Through this funding we will establish a dedicated URAL-based THz facility that will open-up wide-scale and lasting access to these emerging fields of non-linear THz science and coherent control of matter. The coherent manipulation of quantum states will be explored in a range of exemplar systems including active THz quantum cascade laser devices, shallow-impurity-in-semiconductors, rare earth ion-in-solid materials, and self-assembled InGaAs quantum rods. Although these measurements are of fundamental interest in their own right, the investigation of such systems promises to underpin a number of applications ranging from solid-state implementations of spin-based qubits for quantum information systems to the development of single photon sources, optical fibre amplifiers, room-temperature vertical-cavity surface-emitting THz lasers, and long-sought mode-locked lasers exploiting the phenomenon of self-induced transparency. But this is not all. We will also exploit this technology to explore the control of chemical reaction pathways, including those associated with the initiation of explosive reactions.

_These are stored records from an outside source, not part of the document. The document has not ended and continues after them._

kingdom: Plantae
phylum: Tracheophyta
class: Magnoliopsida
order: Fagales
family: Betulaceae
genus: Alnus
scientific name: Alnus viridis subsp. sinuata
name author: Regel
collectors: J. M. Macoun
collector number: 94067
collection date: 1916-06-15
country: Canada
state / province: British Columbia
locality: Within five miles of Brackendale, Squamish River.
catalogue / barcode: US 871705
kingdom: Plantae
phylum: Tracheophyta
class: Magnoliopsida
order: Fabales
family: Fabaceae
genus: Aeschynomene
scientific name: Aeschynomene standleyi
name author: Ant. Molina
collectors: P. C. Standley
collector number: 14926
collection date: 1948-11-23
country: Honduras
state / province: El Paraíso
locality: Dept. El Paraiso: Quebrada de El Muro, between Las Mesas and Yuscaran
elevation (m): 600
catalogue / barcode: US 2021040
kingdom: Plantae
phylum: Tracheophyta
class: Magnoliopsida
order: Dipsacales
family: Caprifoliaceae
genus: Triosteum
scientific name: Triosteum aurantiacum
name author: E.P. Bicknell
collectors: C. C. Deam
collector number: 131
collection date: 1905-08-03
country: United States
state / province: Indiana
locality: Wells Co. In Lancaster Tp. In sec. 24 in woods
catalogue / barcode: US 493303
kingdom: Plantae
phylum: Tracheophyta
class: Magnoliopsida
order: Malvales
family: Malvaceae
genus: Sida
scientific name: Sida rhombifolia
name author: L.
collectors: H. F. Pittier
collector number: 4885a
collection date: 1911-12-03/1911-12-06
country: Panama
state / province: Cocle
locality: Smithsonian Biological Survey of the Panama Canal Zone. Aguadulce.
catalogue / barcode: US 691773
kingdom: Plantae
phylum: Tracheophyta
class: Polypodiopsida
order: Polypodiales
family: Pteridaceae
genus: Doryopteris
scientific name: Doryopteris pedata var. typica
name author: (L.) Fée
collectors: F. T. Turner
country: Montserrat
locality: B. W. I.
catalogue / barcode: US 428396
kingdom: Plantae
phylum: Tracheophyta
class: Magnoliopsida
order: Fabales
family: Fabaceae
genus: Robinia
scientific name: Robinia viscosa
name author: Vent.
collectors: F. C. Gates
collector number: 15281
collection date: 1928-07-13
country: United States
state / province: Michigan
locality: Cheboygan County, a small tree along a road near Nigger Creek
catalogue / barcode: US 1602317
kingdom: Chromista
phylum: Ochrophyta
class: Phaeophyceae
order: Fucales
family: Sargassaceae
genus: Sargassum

This underpinning technology for the generation of ultrafast, intense THz pulses will not only support a range future research directions within the University of Leeds, but will enable us to establish for the UK an international facility for non-linear THz science and coherent control of matter that will impact over many research fields across the physical, chemical and biological sciences.